Every point Chris made is valid, also one I seen...a 2 gig swap partition is pretty excessive when you have a gig of ram. I have over a gig of ram and if I ever get into swap its rarely over 50 megs. I would advise 256 or 512 meg swap some people would suggest allot less :P
Considering there's 310GB of total disk space there, a 2GB swap partition isn't exactly excessive, so it's probably fine. However, the issue here is a configuration one. The kernel panic error occurs because your root filesystem is not getting mounted. The use of JFS has been shown to be fine here, because grub has clearly read the configuration file off it. So, try changing the kernel line of your /boot/grub/grub.conf to: kernel /kernel-2.4.26-gentoo-r9 root=/dev/sda3 The "root=" argument is what the *kernel* sees, not what anything else sees. So if a 2.4.26 kernel sees your root partition as /dev/sda3, then /dev/sda3 is what goes into grub.conf. Changing status to RESOLVED INVALID - if the above suggestion doesn't work, please reopen. If it does work, please (!) report back here to let us know that this isn't something that needs fixing.

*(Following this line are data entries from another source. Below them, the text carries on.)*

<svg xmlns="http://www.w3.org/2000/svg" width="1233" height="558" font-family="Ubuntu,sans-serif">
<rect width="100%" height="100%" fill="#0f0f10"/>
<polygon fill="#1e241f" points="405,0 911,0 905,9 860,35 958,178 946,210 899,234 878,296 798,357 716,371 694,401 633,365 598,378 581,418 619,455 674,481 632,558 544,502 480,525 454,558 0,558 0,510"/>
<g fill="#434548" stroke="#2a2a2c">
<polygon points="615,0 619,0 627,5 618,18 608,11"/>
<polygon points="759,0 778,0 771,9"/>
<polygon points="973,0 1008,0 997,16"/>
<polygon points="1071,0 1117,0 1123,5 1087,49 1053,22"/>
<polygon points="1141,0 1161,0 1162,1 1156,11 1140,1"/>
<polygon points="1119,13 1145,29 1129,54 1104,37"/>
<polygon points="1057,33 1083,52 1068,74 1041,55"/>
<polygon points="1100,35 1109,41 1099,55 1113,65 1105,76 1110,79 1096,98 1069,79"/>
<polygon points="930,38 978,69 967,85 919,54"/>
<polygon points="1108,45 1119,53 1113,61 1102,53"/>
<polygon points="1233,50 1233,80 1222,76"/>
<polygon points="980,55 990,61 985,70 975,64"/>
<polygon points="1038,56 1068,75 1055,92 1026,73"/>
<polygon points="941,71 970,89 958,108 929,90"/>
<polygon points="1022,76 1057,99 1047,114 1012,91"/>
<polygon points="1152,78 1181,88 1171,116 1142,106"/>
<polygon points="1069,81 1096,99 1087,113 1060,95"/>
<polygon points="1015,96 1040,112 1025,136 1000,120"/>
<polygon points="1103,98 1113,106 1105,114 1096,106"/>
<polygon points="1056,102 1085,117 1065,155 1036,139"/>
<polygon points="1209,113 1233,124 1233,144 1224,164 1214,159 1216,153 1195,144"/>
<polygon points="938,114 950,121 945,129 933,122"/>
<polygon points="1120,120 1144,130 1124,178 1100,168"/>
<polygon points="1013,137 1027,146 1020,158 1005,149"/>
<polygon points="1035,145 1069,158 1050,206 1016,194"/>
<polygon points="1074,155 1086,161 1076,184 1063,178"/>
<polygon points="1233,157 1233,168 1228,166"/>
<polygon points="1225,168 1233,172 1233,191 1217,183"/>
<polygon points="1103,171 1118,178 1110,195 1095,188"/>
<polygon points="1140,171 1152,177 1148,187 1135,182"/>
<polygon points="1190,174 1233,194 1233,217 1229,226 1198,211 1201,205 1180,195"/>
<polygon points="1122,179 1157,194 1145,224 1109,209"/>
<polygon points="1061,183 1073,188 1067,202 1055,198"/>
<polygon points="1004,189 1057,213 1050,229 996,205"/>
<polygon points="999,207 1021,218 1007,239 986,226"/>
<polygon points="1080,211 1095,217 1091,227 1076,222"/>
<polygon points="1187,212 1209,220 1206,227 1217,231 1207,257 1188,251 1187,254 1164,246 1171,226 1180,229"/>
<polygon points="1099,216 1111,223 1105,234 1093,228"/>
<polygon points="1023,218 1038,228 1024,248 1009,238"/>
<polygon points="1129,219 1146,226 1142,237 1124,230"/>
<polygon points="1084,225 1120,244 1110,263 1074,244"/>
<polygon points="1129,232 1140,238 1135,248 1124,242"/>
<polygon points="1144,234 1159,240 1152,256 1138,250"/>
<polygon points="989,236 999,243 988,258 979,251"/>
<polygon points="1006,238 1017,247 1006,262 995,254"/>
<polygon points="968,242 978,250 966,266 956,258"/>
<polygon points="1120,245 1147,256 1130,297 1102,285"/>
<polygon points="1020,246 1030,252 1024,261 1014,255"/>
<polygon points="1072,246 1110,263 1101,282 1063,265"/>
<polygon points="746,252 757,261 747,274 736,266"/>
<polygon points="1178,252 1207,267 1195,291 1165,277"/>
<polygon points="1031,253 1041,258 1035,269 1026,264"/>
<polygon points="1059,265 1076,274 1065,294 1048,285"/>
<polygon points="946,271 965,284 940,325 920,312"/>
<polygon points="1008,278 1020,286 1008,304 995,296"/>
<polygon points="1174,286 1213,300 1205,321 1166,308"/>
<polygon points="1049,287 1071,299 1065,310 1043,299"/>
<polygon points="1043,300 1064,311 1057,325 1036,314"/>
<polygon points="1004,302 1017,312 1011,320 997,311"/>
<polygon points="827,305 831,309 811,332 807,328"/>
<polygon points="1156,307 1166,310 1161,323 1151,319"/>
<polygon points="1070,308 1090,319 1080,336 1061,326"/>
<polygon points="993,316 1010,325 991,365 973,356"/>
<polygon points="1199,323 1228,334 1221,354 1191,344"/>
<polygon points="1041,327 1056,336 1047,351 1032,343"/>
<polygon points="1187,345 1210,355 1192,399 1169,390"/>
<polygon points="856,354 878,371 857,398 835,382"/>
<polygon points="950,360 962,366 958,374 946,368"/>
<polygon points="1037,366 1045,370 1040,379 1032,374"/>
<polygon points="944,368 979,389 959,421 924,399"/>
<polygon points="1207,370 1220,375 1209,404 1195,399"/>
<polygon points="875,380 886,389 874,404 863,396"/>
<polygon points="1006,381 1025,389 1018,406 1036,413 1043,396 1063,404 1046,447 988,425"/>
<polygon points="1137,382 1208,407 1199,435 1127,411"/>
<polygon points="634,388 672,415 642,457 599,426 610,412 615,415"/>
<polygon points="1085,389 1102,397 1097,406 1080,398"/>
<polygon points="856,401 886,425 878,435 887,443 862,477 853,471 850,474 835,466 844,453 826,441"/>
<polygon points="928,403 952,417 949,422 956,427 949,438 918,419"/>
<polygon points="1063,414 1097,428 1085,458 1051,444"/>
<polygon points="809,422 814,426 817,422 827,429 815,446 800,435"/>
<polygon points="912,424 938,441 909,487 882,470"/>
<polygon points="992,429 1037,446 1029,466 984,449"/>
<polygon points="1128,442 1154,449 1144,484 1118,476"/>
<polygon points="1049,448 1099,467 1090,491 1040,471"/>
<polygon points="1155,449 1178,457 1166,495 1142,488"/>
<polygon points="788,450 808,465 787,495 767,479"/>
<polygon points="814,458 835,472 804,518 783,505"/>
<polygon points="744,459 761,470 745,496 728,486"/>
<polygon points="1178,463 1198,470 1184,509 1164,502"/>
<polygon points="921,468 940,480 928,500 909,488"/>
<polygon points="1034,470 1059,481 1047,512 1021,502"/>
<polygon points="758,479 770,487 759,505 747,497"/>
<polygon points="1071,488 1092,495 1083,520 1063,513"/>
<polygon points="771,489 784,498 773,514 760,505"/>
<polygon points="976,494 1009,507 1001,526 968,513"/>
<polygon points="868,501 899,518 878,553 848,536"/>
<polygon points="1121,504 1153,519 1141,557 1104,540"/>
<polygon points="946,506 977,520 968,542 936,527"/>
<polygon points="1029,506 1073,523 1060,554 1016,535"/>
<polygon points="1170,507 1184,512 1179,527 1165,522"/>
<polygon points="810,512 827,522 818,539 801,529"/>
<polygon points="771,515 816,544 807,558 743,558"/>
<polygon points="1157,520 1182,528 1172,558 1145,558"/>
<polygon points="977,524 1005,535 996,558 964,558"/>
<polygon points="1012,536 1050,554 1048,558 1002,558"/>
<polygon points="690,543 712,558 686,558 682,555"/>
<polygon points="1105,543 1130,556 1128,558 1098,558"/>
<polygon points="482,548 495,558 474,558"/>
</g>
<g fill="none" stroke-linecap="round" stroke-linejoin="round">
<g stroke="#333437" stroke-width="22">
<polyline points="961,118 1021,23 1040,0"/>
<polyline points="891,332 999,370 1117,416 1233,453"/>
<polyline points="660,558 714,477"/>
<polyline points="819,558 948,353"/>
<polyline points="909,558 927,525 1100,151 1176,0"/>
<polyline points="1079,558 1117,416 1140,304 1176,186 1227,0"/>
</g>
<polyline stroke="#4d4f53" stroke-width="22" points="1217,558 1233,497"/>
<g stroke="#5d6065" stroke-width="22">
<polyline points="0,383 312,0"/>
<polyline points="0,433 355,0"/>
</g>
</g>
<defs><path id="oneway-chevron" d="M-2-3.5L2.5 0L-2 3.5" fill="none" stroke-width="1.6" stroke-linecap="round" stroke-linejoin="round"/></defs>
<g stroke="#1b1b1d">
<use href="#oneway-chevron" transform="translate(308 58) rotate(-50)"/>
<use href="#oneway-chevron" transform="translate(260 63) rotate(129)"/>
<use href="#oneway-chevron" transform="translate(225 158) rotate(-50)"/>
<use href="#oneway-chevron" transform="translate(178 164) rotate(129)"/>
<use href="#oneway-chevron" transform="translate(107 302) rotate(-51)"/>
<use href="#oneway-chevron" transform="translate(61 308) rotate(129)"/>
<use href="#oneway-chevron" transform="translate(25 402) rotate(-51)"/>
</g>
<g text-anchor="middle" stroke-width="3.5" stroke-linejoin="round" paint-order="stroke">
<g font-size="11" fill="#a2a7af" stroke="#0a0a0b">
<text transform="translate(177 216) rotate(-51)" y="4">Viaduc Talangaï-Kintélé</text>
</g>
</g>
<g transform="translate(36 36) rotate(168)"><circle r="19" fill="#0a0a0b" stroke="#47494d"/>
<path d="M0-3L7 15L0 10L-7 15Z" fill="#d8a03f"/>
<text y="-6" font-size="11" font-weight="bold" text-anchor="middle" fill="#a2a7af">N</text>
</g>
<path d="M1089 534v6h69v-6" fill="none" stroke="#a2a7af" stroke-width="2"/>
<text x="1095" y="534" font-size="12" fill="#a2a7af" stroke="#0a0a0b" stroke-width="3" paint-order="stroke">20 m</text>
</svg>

User send the following e-mail to me: "Sorry I figured out half my issue late last night. my grub statement set root for /dev/hde yet it should be /dev/hde3... One dumb mistake behind me and a little wiser with linux now... I have it trying to boot at least now... Other issues now but I'm going to try and fiddle more before I bother the professionals again..." So this is definitely done.
Moving these so we can remove the "Install CD" component from "Gentoo Linux". I apologize to everyone for this spam, but according to the bugzilla developers, this is the only reasonable way to do this.